Fair officials initially rejected Ferris’ proposal, citing the cost and fearing the possibility of a disastrous mechanical failure with this radical design. But Ferris sought and recieved the backing of prominent Chicago engineers, who vouched for his design. Ferris also raised most of the money needed to build his ‘observation wheel’ from investors, allowing the project to proceed.

Another first for the Chicago World’s Fair: while the exposition’s main exhibit halls and pavillions were built in Jackson Park on the lakefront south of downtown Chicago, all amusements, sideshows, and Ferris’ observation wheel were located separately in an adjacent park. Midway Plaisance is a one-mile long greenbelt park 220 yards (two football fields) wide that stretches from Jackson Park to Washington Park which allows for a pleasant promenade from one park to the next.
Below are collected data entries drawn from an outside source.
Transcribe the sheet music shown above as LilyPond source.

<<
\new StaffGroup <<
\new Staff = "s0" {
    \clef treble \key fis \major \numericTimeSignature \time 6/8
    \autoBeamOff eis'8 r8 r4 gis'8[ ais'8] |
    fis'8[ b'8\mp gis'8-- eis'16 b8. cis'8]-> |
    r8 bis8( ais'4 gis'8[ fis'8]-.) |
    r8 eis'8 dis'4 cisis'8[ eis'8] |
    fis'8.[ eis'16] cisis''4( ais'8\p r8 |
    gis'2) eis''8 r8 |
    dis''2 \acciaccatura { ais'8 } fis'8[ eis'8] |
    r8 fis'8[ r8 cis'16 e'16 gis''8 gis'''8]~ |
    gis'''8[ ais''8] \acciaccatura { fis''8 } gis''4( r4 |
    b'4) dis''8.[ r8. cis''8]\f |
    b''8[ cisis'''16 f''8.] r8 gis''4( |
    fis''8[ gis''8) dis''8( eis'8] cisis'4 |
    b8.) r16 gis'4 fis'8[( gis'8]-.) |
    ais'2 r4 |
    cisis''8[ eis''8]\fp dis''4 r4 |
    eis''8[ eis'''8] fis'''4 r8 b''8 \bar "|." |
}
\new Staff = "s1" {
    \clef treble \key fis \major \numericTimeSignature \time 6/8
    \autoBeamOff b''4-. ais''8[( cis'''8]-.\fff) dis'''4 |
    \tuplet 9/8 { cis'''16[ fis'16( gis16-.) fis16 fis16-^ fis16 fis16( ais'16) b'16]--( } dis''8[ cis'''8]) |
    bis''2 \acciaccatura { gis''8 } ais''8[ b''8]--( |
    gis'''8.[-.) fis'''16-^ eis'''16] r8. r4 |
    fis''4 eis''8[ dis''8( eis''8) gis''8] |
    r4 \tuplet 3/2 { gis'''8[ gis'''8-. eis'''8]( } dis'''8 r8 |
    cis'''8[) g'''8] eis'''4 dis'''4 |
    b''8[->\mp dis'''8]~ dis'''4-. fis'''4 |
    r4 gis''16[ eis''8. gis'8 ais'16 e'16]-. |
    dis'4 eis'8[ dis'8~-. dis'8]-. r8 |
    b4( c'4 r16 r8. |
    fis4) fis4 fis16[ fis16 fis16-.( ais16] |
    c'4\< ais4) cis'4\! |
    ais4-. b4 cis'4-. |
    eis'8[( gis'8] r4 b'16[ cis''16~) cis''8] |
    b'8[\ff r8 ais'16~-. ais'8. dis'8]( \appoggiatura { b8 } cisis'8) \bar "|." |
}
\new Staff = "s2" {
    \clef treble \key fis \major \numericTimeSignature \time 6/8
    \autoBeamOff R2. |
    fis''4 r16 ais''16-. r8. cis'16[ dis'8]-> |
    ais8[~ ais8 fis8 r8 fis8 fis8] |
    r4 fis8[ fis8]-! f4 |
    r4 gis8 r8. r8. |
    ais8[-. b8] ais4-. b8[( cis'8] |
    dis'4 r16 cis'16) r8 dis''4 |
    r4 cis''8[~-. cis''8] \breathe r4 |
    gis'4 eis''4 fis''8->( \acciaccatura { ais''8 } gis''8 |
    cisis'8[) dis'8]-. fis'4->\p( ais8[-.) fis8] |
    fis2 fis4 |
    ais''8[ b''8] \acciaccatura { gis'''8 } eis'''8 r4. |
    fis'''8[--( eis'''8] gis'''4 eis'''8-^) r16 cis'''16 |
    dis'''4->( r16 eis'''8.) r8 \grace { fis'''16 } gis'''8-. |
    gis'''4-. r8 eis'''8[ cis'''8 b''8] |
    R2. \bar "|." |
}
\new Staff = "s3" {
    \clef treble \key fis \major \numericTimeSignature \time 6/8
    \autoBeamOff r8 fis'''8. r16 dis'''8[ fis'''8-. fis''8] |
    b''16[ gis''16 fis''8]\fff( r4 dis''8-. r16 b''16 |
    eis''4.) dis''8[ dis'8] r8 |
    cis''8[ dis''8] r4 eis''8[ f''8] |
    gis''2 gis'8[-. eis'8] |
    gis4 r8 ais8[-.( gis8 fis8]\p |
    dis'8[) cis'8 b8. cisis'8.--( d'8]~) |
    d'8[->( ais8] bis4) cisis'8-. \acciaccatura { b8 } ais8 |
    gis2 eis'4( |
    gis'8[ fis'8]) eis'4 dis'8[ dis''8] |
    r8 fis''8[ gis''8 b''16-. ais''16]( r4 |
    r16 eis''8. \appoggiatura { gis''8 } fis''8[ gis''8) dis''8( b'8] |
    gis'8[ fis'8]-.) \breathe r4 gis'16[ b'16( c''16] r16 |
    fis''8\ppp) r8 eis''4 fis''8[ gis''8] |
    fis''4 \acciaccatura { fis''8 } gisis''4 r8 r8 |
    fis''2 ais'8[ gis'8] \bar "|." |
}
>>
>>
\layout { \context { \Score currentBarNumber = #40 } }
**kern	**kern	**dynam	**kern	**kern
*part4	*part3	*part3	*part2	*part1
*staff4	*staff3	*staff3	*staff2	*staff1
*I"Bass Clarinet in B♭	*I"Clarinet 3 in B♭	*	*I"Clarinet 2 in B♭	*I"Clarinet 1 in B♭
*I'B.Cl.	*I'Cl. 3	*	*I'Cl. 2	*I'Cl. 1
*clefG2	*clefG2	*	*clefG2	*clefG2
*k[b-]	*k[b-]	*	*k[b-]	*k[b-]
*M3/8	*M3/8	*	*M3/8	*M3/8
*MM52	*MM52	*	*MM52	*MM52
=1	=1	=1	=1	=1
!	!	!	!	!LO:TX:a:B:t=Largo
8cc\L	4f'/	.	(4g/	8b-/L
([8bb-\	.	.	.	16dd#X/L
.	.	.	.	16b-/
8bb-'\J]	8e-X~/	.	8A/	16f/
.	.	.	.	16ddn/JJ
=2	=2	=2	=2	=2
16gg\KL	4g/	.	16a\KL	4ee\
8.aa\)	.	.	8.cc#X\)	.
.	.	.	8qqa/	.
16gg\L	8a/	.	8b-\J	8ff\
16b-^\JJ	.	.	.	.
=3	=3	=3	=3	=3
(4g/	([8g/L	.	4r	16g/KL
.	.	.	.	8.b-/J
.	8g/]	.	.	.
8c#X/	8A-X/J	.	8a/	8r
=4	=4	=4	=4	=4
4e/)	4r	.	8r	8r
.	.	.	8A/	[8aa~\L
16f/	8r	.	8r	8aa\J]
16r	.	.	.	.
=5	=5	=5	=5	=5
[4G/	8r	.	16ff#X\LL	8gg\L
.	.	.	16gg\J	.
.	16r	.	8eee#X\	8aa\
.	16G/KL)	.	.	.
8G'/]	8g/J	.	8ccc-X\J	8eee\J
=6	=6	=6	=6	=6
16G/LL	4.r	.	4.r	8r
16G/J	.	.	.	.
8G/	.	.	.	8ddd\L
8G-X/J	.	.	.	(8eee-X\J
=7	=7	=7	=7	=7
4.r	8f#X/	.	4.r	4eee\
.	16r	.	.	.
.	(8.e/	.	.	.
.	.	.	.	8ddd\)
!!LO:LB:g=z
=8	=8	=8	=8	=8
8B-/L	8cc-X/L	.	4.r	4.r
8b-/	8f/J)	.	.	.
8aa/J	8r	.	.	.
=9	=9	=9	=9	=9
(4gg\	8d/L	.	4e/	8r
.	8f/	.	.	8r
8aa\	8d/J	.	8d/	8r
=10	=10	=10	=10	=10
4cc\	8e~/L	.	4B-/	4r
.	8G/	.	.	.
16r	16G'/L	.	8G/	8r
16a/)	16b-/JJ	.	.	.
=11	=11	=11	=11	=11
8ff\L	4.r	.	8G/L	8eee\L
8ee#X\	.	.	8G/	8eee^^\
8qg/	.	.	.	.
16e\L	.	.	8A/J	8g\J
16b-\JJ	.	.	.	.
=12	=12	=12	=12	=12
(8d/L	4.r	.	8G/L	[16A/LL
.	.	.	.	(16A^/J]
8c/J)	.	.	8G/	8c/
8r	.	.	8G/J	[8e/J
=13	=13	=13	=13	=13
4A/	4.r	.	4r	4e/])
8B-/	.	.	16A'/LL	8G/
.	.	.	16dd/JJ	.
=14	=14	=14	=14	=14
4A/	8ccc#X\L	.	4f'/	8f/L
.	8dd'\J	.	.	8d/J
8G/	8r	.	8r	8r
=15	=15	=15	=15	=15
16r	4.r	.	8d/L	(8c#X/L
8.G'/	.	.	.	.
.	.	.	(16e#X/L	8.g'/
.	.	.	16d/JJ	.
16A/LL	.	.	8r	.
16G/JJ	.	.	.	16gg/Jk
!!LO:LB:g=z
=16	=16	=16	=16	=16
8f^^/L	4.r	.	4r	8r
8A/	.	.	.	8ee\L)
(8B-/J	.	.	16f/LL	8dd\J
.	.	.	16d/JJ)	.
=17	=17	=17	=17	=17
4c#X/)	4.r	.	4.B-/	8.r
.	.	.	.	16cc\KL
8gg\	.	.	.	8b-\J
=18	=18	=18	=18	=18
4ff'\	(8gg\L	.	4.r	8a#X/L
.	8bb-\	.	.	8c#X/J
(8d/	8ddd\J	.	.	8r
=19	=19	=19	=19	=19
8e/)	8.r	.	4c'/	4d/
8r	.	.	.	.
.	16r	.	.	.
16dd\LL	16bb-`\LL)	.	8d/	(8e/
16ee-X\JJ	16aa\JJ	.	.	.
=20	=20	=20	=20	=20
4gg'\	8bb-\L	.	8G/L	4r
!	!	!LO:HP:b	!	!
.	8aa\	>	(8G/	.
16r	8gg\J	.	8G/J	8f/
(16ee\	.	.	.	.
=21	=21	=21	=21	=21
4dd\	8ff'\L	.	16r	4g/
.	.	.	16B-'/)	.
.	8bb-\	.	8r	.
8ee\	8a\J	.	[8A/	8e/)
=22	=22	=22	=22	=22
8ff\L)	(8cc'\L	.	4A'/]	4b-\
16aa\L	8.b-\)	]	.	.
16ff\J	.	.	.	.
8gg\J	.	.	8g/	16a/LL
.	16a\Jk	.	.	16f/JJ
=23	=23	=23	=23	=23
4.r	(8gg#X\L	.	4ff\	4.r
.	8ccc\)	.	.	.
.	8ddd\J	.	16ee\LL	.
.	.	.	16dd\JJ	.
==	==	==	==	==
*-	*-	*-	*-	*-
The setting, with the observation wheel and carnival atmosphere, left such an impression on 1893 fairgoers that all across America, state and county fairs thereafter called the section of their fairgrounds with rides and other amusements the ‘Midway’.
George W.G. Ferris Jr. experienced several unfortunate turns in life after the wild success of his observation wheel. His engineering business ran into financial difficulties, his marriage fell apart and his wife left him, and his father died of typhoid fever. Shortly afterwards, in 1896, George Ferris Jr. also died from typhoid fever. He was just 37 years old. He’s remembered today by his alma mater in the Rensselaer Polytechnic Institute Alumni Hall of Fame, and for his legacy, the first Ferris Wheel.
Question of the Night: What’s your favorite activity, amusement, ride, or food, when you go to a fair?